If you do any design work, you know how frustrating matching colours can be. Unless you have what I call perfect colour pitch, it’s frustrating. Well, I found an app that takes the guess work out of the job. Check out the criminally easy to use app, Camera Color Picker from Thomas Barthélémy. I’ve been playing around with it and having fun standing on the balcony, picking out colours from around the neighbourhood. Yes, it’s that good.
snap to to use
Colours can be saved and turned into pallets
Shows RGB, Hex and HSV codes
Camera Color Picker (CCP) is one of the most practical apps I’ve used and have already found it invaluable when trying to match colours I see “in the wild”. It’s free, open source and Android only. It will need access to your camera, but other than that, it doesn’t seem to ask for the usual litany of “can we access your address book, location, life, mating habits” etc before it works.
To capture a colour, tap the colour picker icon (lower right of the screen) and run your phone over the item. The circle changes colour as you move the phone around. If it’s too dark, turn the flash light on to compensate (see the small lightening bolt top right corner). Once you have the colour, tap the circle to capture it. Want to save the colour? Hit the little save icon.

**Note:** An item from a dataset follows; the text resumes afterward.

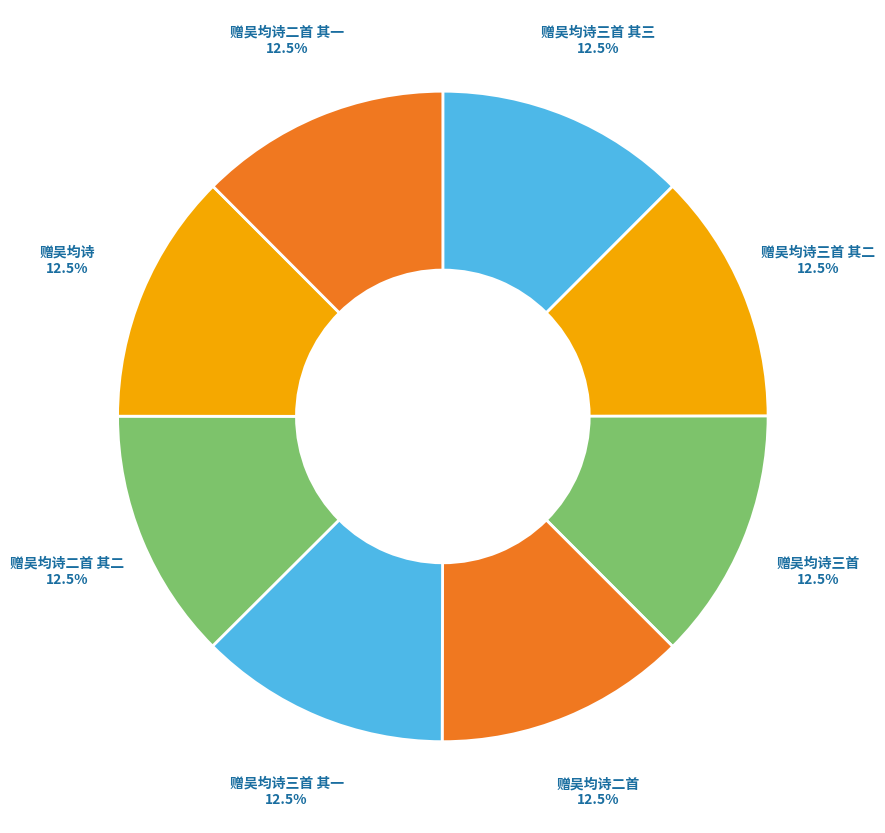

What is the ratio of the value at 赠吴均诗三首 其一 to the value at 赠吴均诗二首 其一?

1.0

Here’s a sampling of how it works:
It’s remarkably accurate, even from a distance. The #5d739a blue was captured from an awning blocks away from where I was standing. The app did a pretty good job isolating the correct shade. Once you have the colours saved, you can create colour pallets or just save individual colours. To see the RGB, hex and HSV codes tap the colour and up comes the info.
As a bonus, you can share the colour values with someone via email. The program clips a small colour chip to the attachment and sends the three colour codes. This is great for collaborative projects.